Still no Zuma house for Courtney’s family
FIVE months on and the promise made by President Jacob Zuma of a house to the family of raped and murdered 3-yearold Courtney Pieters still has not been fulfilled.
Six days after Courtney’s body was found in a shallow grave in Epping Industrial, a few hundred metres from her home, Zuma visited the house where 15 people lived, including Courtney’s alleged killer, Mortimer Saunders, 40.
Along with a R10 000 donation to assist with the funeral arrangements, Zuma announced his foundation would provide the family with a house.
Not only are they still waiting, the child’s mother, Juanita Pieters, is in Tygerberg Hospital, apparently suffering from TB of the brain.
Earlier this year in Pretoria Velaphi Nkosi almost lost her home after the president promised a house to the family of Ontlametse Phalatse, who died of progeria, a genetic disorder that causes premature ageing.

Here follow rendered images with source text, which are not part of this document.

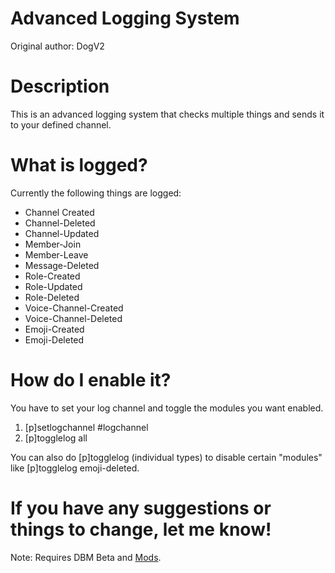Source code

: # Advanced Logging System
Original author: DogV2

# Description
This is an advanced logging system that checks multiple things and sends it to your defined channel.

# What is logged?
Currently the following things are logged:
* Channel Created
* Channel-Deleted
* Channel-Updated
* Member-Join
* Member-Leave
* Message-Deleted
* Role-Created
* Role-Updated
* Role-Deleted
* Voice-Channel-Created
* Voice-Channel-Deleted
* Emoji-Created
* Emoji-Deleted

# How do I enable it?
You have to set your log channel and toggle the modules you want enabled.  
1. [p]setlogchannel #logchannel  
2. [p]togglelog all  

You can also do [p]togglelog (individual types) to disable certain "modules" like [p]togglelog emoji-deleted.  

# If you have any suggestions or things to change, let me know!

Note: Requires DBM Beta and [Mods](https://github.com/Discord-Bot-Maker-Mods/DBM-Mods/tree/master).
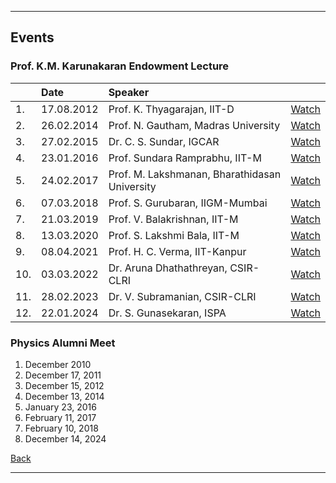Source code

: 
---

## Events

### Prof. K.M. Karunakaran Endowment Lecture

|   | Date      | Speaker                                   |                                  |
|:--|:----------|:------------------------------------------|:---------------------------------|
|1. | 17.08.2012| Prof. K. Thyagarajan, IIT-D              | [Watch](#)                      |
|2. | 26.02.2014| Prof. N. Gautham, Madras University      | [Watch](https://youtu.be/Q6SrB7eI64Q?si=csY2SSFoAWLlo_eh)                      |
|3. | 27.02.2015| Dr. C. S. Sundar, IGCAR                  | [Watch](https://youtu.be/PiJC0GiwNAU?si=hCT10qUqtSSD2UMU)                      |
|4. | 23.01.2016| Prof. Sundara Ramprabhu, IIT-M           | [Watch](#)                      |
|5. | 24.02.2017| Prof. M. Lakshmanan, Bharathidasan University| [Watch](#)                  |
|6. | 07.03.2018| Prof. S. Gurubaran, IIGM-Mumbai          | [Watch](https://youtu.be/CCG7q4UICO8?si=pZOfLVHD-jC-tNic)                      |
|7. | 21.03.2019| Prof. V. Balakrishnan, IIT-M             | [Watch](https://youtu.be/rJbLZ-9rVnU?si=7gtg1l1V_2BphShn)                      |
|8. | 13.03.2020| Prof. S. Lakshmi Bala, IIT-M             | [Watch](#)                      |
|9. | 08.04.2021| Prof. H. C. Verma, IIT-Kanpur            | [Watch](https://youtu.be/LEXhpnU8ZEw?si=4X9K8uZjDBlzJCvg)                      |
|10.| 03.03.2022| Dr. Aruna Dhathathreyan, CSIR-CLRI       | [Watch](https://www.youtube.com/live/IoHISt6hFCk?si=ldK62i-neTuUFLGJ)                      |
|11.| 28.02.2023| Dr. V. Subramanian, CSIR-CLRI            | [Watch](https://www.youtube.com/live/YIVlBD0RZpI?si=EjCweV71ESV5rWUk)                      |
|12.| 22.01.2024| Dr. S. Gunasekaran, ISPA                 | [Watch](https://youtu.be/xn7znB9zzBQ?si=ge1EdO4Hbz2oU4LC)                      |

### Physics Alumni Meet

1. December 2010
2. December 17, 2011
3. December 15, 2012
4. December 13, 2014
5. January 23, 2016
6. February 11, 2017
7. February 10, 2018
8. December 14, 2024

[Back](./)

---
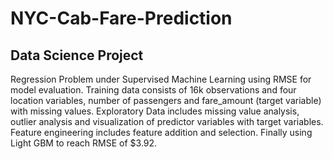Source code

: # NYC-Cab-Fare-Prediction
## Data Science Project
Regression Problem under Supervised Machine Learning using RMSE for model evaluation. Training data consists of 16k observations and four location variables, number of passengers and fare_amount (target variable) with missing values. Exploratory Data includes missing value analysis, outlier analysis and visualization of predictor variables with target variables. Feature engineering includes feature addition and selection. Finally using Light GBM to reach RMSE of $3.92.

The Gauteng Human Settlements Department was tasked with sending Nkosi a letter saying: “The old site number provisionally allocated to you has been withdrawn due to the request from the office of the Presidency, so that they can allocate the house to the Phalatse family.”
Nkosi was surprised to learn that the Zuma Foundation had attempted to evict her from the home for which she had waited 19 years.

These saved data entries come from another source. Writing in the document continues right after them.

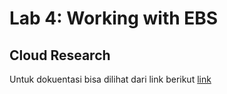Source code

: 

# Lab 4: Working with EBS
## Cloud Research
Untuk dokuentasi bisa dilihat dari link berikut [link](https://docs.google.com/document/d/1g4rGU-450AfWXxUxUHMmclCK_Psbnoi49FyxtenMwMQ/edit?usp=sharing)
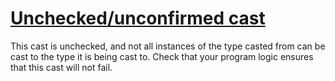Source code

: # [Unchecked/unconfirmed cast](https://spotbugs.readthedocs.io/en/latest/bugDescriptions.html#BC_UNCONFIRMED_CAST)

This cast is unchecked, and not all instances of the type casted from can be cast to
the type it is being cast to. Check that your program logic ensures that this
cast will not fail.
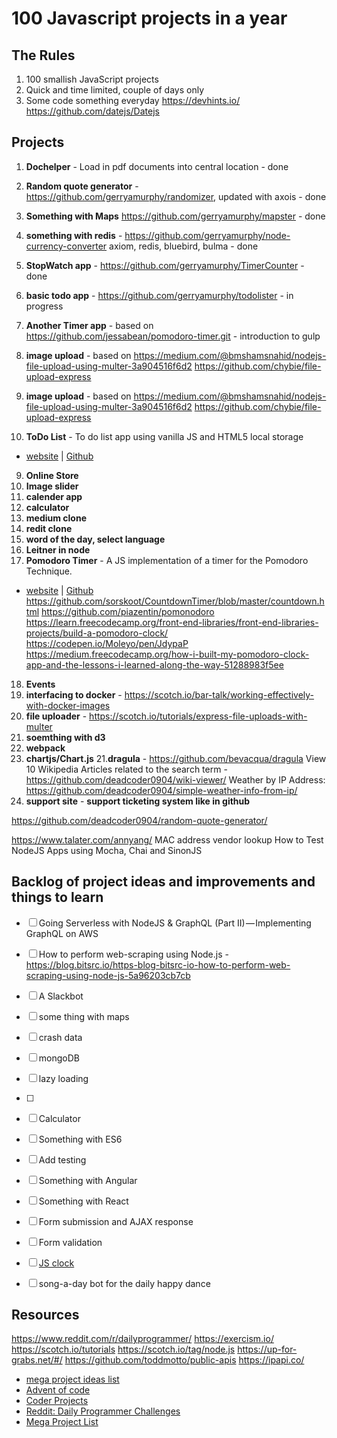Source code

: # 100 Javascript projects in a year


## The Rules

1. 100 smallish JavaScript projects
2. Quick and time limited, couple of days only
3. Some code something everyday
https://devhints.io/
https://github.com/datejs/Datejs


## Projects

1. **Dochelper** - Load in pdf documents into central location - done
2. **Random quote generator** - https://github.com/gerryamurphy/randomizer, updated with axois  - done
3. **Something with Maps** https://github.com/gerryamurphy/mapster -  done
4. **something with redis** - https://github.com/gerryamurphy/node-currency-converter axiom, redis, bluebird, bulma - done               
5. **StopWatch app** -  https://github.com/gerryamurphy/TimerCounter - done


6. **basic todo app** - https://github.com/gerryamurphy/todolister - in progress

7. **Another Timer app** - based on https://github.com/jessabean/pomodoro-timer.git - introduction to gulp

8. **image upload** - based on  https://medium.com/@bmshamsnahid/nodejs-file-upload-using-multer-3a904516f6d2
https://github.com/chybie/file-upload-express


9. **image upload** - based on  https://medium.com/@bmshamsnahid/nodejs-file-upload-using-multer-3a904516f6d2
https://github.com/chybie/file-upload-express

10. **ToDo List** - To do list app using vanilla JS and HTML5 local storage
  - [website](http://jessica-eldredge.com/too-doo-list/) | [Github](https://github.com/jessabean/too-doo-list)
9. **Online Store**
10. **Image slider**
11. **calender app**
12. **calculator**
13. **medium clone**
14. **redit clone**
15. **word of the day, select language**
16. **Leitner in node**
17. **Pomodoro Timer** - A JS implementation of a timer for the Pomodoro Technique.
  - [website](http://jessica-eldredge.com/pomodoro-timer) | [Github](https://github.com/jessabean/pomodoro-timer)
  https://github.com/sorskoot/CountdownTimer/blob/master/countdown.html
  https://github.com/piazentin/pomonodoro
  https://learn.freecodecamp.org/front-end-libraries/front-end-libraries-projects/build-a-pomodoro-clock/
  https://codepen.io/Moleyo/pen/JdypaP
  https://medium.freecodecamp.org/how-i-built-my-pomodoro-clock-app-and-the-lessons-i-learned-along-the-way-51288983f5ee
  
18. **Events**
19. **interfacing to docker** - https://scotch.io/bar-talk/working-effectively-with-docker-images 
20. **file uploader** - https://scotch.io/tutorials/express-file-uploads-with-multer
18. **soemthing with d3**
19. **webpack**
20. **chartjs/Chart.js**
21.**dragula** - https://github.com/bevacqua/dragula
View 10 Wikipedia Articles related to the search term - https://github.com/deadcoder0904/wiki-viewer/
Weather by IP Address: https://github.com/deadcoder0904/simple-weather-info-from-ip/
22. **support site** - **support ticketing system like in github**

https://github.com/deadcoder0904/random-quote-generator/


https://www.talater.com/annyang/
MAC address vendor lookup
How to Test NodeJS Apps using Mocha, Chai and SinonJS


## Backlog of project ideas and improvements and things to learn
- [ ] Going Serverless with NodeJS & GraphQL (Part II) — Implementing GraphQL on AWS
- [ ] How to perform web-scraping using Node.js - https://blog.bitsrc.io/https-blog-bitsrc-io-how-to-perform-web-scraping-using-node-js-5a96203cb7cb




- [ ] A Slackbot
- [ ] some thing with maps
- [ ] crash data
- [ ] mongoDB
- [ ] lazy loading
- [ ] 
- [ ] Calculator
- [ ] Something with ES6
- [ ] Add testing
- [ ] Something with Angular
- [ ] Something with React
- [ ] Form submission and AJAX response
- [ ] Form validation
- [ ] [JS clock](http://exercism.io/exercises/javascript/clock)
- [ ] song-a-day bot for the daily happy dance

## Resources
https://www.reddit.com/r/dailyprogrammer/
https://exercism.io/
https://scotch.io/tutorials
https://scotch.io/tag/node.js
https://up-for-grabs.net/#/
https://github.com/toddmotto/public-apis
https://ipapi.co/

- [mega project ideas list](http://www.dreamincode.net/forums/topic/78802-martyr2s-mega-project-ideas-list/)
- [Advent of code](http://adventofcode.com/)
- [Coder Projects](https://googlecreativelab.github.io/coder-projects/)
- [Reddit: Daily Programmer Challenges](https://www.reddit.com/r/dailyprogrammer/wiki/challenges)
- [Mega Project List](https://github.com/karan/Projects)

In March, just a month before Phalatse died, Zuma visited the family. Later it was reported that the Jacob Zuma Foundation, headed by SAA board chairperson Dudu Myeni, had agreed to help meet some of Ontlametse’s dreams by joining forces with the Ontlametse Phalatse Trust. The dreams included a home for her family. In the event, Nkosi’s neighbours and the community rallied around and she kept the house.
Now, the national Department of Human Settlements has approached the Western Cape housing department “to see what options we could exercise to make this promise a reality” for the Pieters family.
But department spokeswoman Ntomboxolo Somdaka said: “The Housing Development Agency has been mandated to identify a suitable site within the National Priority Project (N2 Gateway) and they would be best placed to provide a comment on the status.”
Somdaka could not confirm whether the Pieters family was on the provincial housing list to receive an RDP home. Asked if the “suitable site” belonged to an existing qualifying beneficiary, the department also could not respond.
The Pieters family was meant to move into a new home in June, but according to a neighbour, “they never moved but now the mother is very ill in hospital”.